The beginning of the Reconstruction era (an era woefully understudied!) provided the United States the opportunity to re-imagine itself and dream of how to proceed as a nation with principled beliefs about democracy and the role of all citizens- particularly formerly enslaved citizens- in advancing American democracy. Unfortunately, this practice of re-imagining quickly became overwhelming for American leaders that wanted and needed the support of former slave holders and slavery sympathizers who refused to imagine any future America that involved “freedom and justice for all.” Soon this opportunity for re-imagining was divorced from the larger re-imagining of our post-civil war democracy.

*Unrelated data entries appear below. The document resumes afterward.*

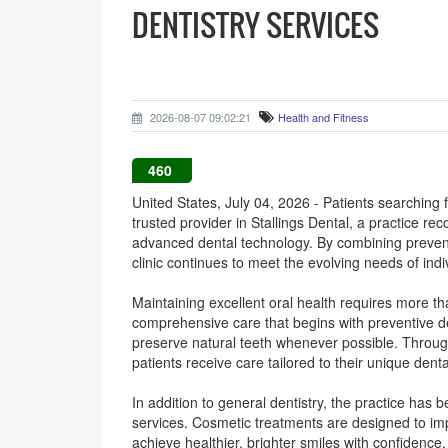
DENTISTRY SERVICES
2026-08-07 09:02:21
Health and Fitness
460
United States, July 04, 2026 - Patients searching
trusted provider in Stallings Dental, a practice r
advanced dental technology. By combining preventi
clinic continues to meet the evolving needs of indi
Maintaining excellent oral health requires more t
comprehensive care that begins with preventive de
preserve natural teeth whenever possible. Throug
patients receive care tailored to their unique den
In addition to general dentistry, the practice has
services. Cosmetic treatments are designed to im
achieve healthier, brighter smiles with confidence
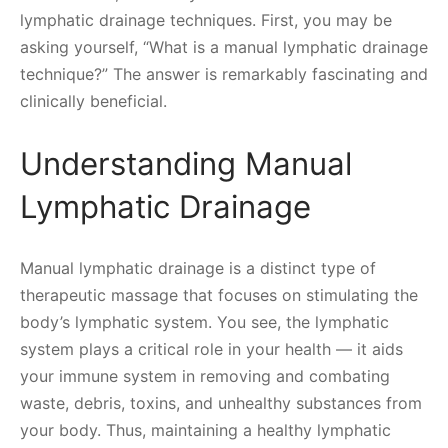
lymphatic drainage techniques. First, you may be
asking yourself, “What is a manual lymphatic drainage
technique?” The answer is remarkably fascinating and
clinically beneficial.
Understanding Manual
Lymphatic Drainage
Manual lymphatic drainage is a distinct type of
therapeutic massage that focuses on stimulating the
body’s lymphatic system. You see, the lymphatic
system plays a critical role in your health — it aids
your immune system in removing and combating
waste, debris, toxins, and unhealthy substances from
your body. Thus, maintaining a healthy lymphatic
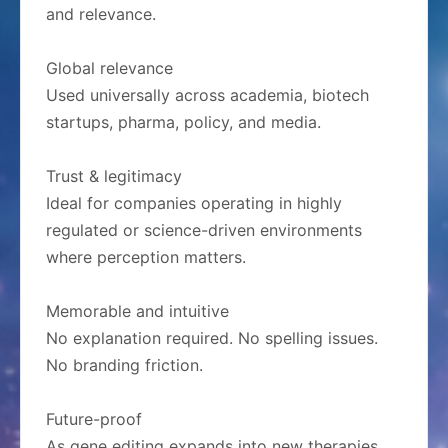
and relevance.
Global relevance
Used universally across academia, biotech
startups, pharma, policy, and media.
Trust & legitimacy
Ideal for companies operating in highly
regulated or science-driven environments
where perception matters.
Memorable and intuitive
No explanation required. No spelling issues.
No branding friction.
Future-proof
As gene editing expands into new therapies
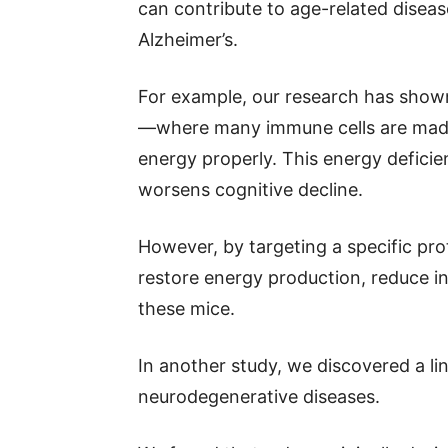
can contribute to age-related disease
Alzheimer’s.
For example, our research has shown
—where many immune cells are made—
energy properly. This energy defici
worsens cognitive decline.
However, by targeting a specific pro
restore energy production, reduce i
these mice.
In another study, we discovered a l
neurodegenerative diseases.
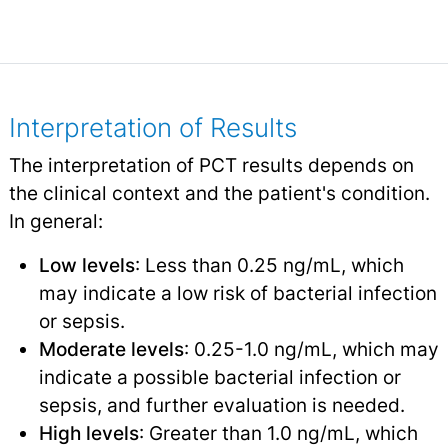
Interpretation of Results
The interpretation of PCT results depends on
the clinical context and the patient's condition.
In general:
Low levels
: Less than 0.25 ng/mL, which
may indicate a low risk of bacterial infection
or sepsis.
Moderate levels
: 0.25-1.0 ng/mL, which may
indicate a possible bacterial infection or
sepsis, and further evaluation is needed.
High levels
: Greater than 1.0 ng/mL, which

As a result, this opportunity was quickly reframed as a problem- dubbed “The Negro Problem.” It was left to schools to figure out how to manage this problem- the problem of how to educate and train the darker citizens of America to take their place in institutions and systems that were designed with the implicit assumption that these citizens were lesser human beings with limited intellectual capacity.

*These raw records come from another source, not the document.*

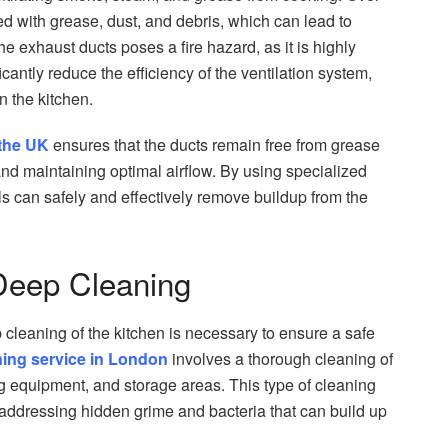
 with grease, dust, and debris, which can lead to
he exhaust ducts poses a fire hazard, as it is highly
cantly reduce the efficiency of the ventilation system,
n the kitchen.
 the UK
ensures that the ducts remain free from grease
 and maintaining optimal airflow. By using specialized
s can safely and effectively remove buildup from the
 Deep Cleaning
p cleaning of the kitchen is necessary to ensure a safe
ning service in London
involves a thorough cleaning of
ing equipment, and storage areas. This type of cleaning
 addressing hidden grime and bacteria that can build up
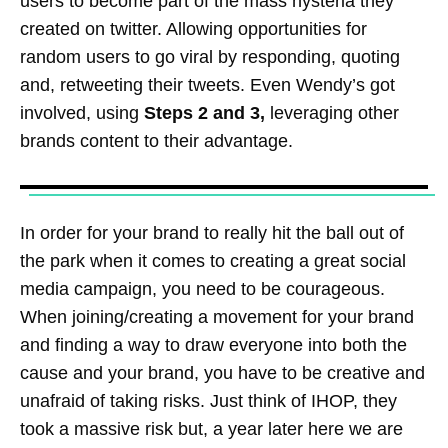
users to become part of the mass hysteria they
created on twitter. Allowing opportunities for
random users to go viral by responding, quoting
and, retweeting their tweets. Even Wendy’s got
involved, using
Steps 2 and 3,
leveraging other
brands content to their advantage.
In order for your brand to really hit the ball out of
the park when it comes to creating a great social
media campaign, you need to be courageous.
When joining/creating a movement for your brand
and finding a way to draw everyone into both the
cause and your brand, you have to be creative and
unafraid of taking risks. Just think of IHOP, they
took a massive risk but, a year later here we are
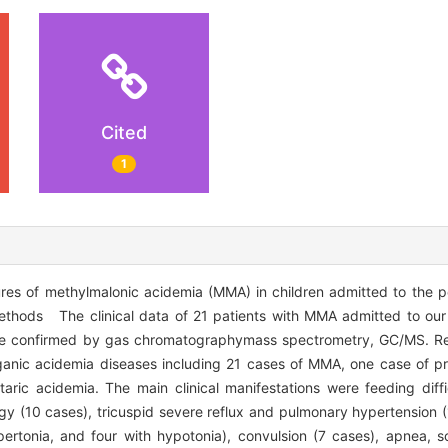
Cited
1
es of methylmalonic acidemia (MMA) in children admitted to the pe
Methods The clinical data of 21 patients with MMA admitted to o
re confirmed by gas chromatographymass spectrometry, GC/MS. Re
anic acidemia diseases including 21 cases of MMA, one case of pr
ric acidemia. The main clinical manifestations were feeding diffic
rgy (10 cases), tricuspid severe reflux and pulmonary hypertension 
ertonia, and four with hypotonia), convulsion (7 cases), apnea, s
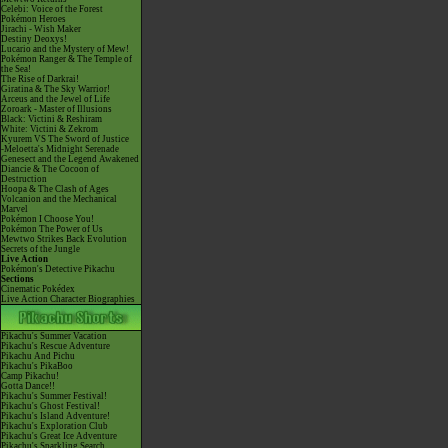
Celebi: Voice of the Forest
Pokémon Heroes
Jirachi - Wish Maker
Destiny Deoxys!
Lucario and the Mystery of Mew!
Pokémon Ranger & The Temple of
the Sea!
The Rise of Darkrai!
Giratina & The Sky Warrior!
Arceus and the Jewel of Life
Zoroark - Master of Illusions
Black: Victini & Reshiram
White: Victini & Zekrom
Kyurem VS The Sword of Justice
-Meloetta's Midnight Serenade
Genesect and the Legend Awakened
Diancie & The Cocoon of
Destruction
Hoopa & The Clash of Ages
Volcanion and the Mechanical
Marvel
Pokémon I Choose You!
Pokémon The Power of Us
Mewtwo Strikes Back Evolution
Secrets of the Jungle
Live Action
Pokémon's Detective Pikachu
Sections
Cinematic Pokédex
Live Action Character Biographies
Pikachu's Summer Vacation
Pikachu's Rescue Adventure
Pikachu And Pichu
Pikachu's PikaBoo
Camp Pikachu!
Gotta Dance!!
Pikachu's Summer Festival!
Pikachu's Ghost Festival!
Pikachu's Island Adventure!
Pikachu's Exploration Club
Pikachu's Great Ice Adventure
Pikachu's Sparkling Search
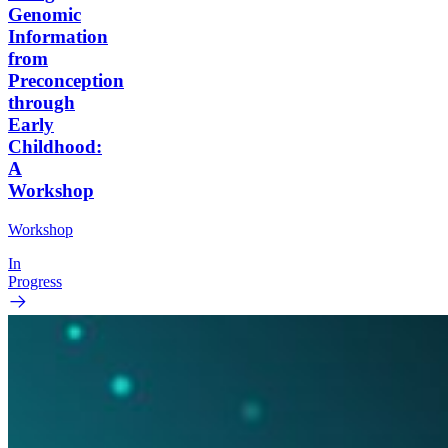
Genomic
Information
from
Preconception
through
Early
Childhood:
A
Workshop
Workshop
In
Progress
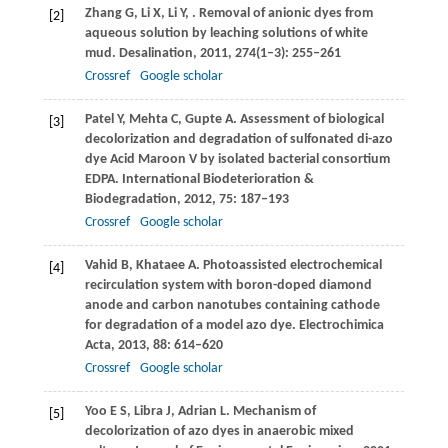
Zhang
G
,
Li
X
,
Li
Y
,
. Removal of anionic dyes from
[2]
aqueous solution by leaching solutions of white
mud.
Desalination
,
2011
,
274
(1–3): 255–261
Crossref
Google scholar
Patel
Y
,
Mehta
C
,
Gupte
A
. Assessment of biological
[3]
decolorization and degradation of sulfonated di-azo
dye Acid Maroon V by isolated bacterial consortium
EDPA.
International Biodeterioration &
Biodegradation
,
2012
,
75
: 187–193
Crossref
Google scholar
Vahid
B
,
Khataee
A
. Photoassisted electrochemical
[4]
recirculation system with boron-doped diamond
anode and carbon nanotubes containing cathode
for degradation of a model azo dye.
Electrochimica
Acta
,
2013
,
88
: 614–620
Crossref
Google scholar
Yoo
E S
,
Libra
J
,
Adrian
L
. Mechanism of
[5]
decolorization of azo dyes in anaerobic mixed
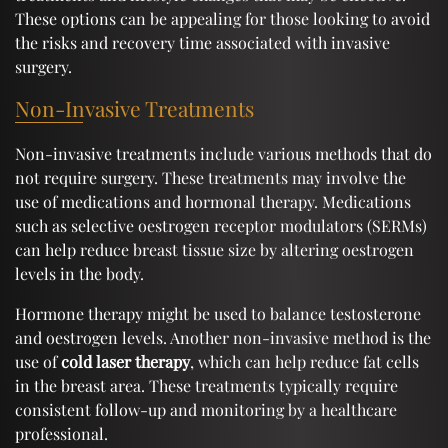
These options can be appealing for those looking to avoid
the risks and recovery time associated with invasive
surgery.
Non-Invasive Treatments
Non-invasive treatments include various methods that do
not require surgery. These treatments may involve the
use of medications and hormonal therapy. Medications
such as selective oestrogen receptor modulators (SERMs)
can help reduce breast tissue size by altering oestrogen
levels in the body.
Hormone therapy might be used to balance testosterone
and oestrogen levels. Another non-invasive method is the
use of
cold laser therapy
, which can help reduce fat cells
in the breast area. These treatments typically require
consistent follow-up and monitoring by a healthcare
professional.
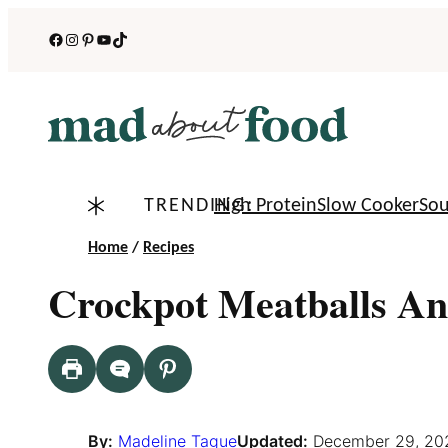
Skip
Facebook
Instagram
Pinterest
YouTube
TikTok
to
content
TRENDING:
High Protein
Slow Cooker
So
Home
/
Recipes
Crockpot Meatballs An
By:
Madeline Tague
Updated:
December 29, 20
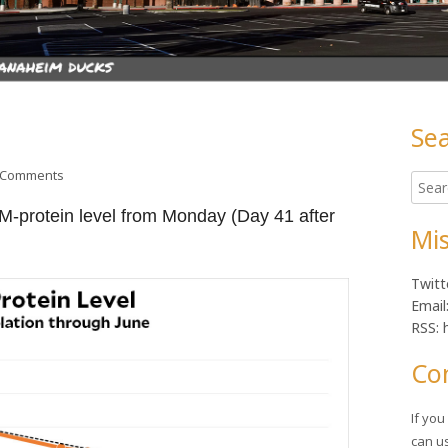
Se
Ma
on Health update
 Comments
Searc
Sid
for:
 M-protein level from Monday (Day 41 after
Mis
Twitt
Email
RSS: 
Co
If yo
can u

Systems are designed to get the results that they get. It is the backdrop of “The Negro Problem” that informed and continues to inform the systems of inequity that define educational experiences and outcomes of Black, Brown and Indigenous students- outcomes that lead to the maintenance of other systems of inequity and disparity. It is this backdrop that equity focused school communities must lean into as they create their own opportunities to re-imagine the systems of equity needed to disrupt the inequities that anchor our current system.

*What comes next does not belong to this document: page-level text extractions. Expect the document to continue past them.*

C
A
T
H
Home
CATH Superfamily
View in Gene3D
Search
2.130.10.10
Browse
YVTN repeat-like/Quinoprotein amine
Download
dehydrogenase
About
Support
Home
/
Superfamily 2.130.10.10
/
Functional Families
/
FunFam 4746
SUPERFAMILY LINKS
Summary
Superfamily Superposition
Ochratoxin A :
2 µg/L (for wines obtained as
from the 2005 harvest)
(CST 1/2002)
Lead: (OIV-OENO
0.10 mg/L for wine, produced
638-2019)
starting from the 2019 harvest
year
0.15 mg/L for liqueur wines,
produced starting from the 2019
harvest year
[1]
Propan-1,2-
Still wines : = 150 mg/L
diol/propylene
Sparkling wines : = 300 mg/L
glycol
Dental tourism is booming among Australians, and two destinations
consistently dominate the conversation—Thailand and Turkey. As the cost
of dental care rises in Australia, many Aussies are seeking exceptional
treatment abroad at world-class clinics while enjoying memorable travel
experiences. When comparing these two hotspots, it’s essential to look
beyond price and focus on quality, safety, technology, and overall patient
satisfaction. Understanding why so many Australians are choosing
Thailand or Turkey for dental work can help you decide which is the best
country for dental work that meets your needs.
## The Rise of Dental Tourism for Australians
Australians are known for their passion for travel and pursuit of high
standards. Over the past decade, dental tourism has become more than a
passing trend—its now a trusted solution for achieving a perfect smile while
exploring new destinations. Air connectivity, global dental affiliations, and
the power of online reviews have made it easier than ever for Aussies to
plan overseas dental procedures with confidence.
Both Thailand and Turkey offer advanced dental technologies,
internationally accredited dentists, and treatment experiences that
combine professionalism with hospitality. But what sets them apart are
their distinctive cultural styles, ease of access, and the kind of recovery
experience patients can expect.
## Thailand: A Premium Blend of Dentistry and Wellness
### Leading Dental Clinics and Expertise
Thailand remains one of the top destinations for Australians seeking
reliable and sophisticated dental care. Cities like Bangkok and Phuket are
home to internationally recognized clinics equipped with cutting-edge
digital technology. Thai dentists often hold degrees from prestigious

There is no political climate that will ever genuinely support the work of educational equity. School leaders cannot wait for their districts to lead this work. Teacher leaders cannot wait for their school leaders to do this work. Families cannot wait for teachers to do this work. The work of re-imagination is not easy work, but everyday we have choice and opportunity. Parents, faculty, staff, school leaders and community leaders have the opportunity to challenge the notion of schooling as spaces for managing and assimilating “problem” groups. We can all choose to disrupt inequity by re-imagining education systems as inclusive spaces that fiercely protect the hearts and minds of all children as we realize that children never were and never will be the problem.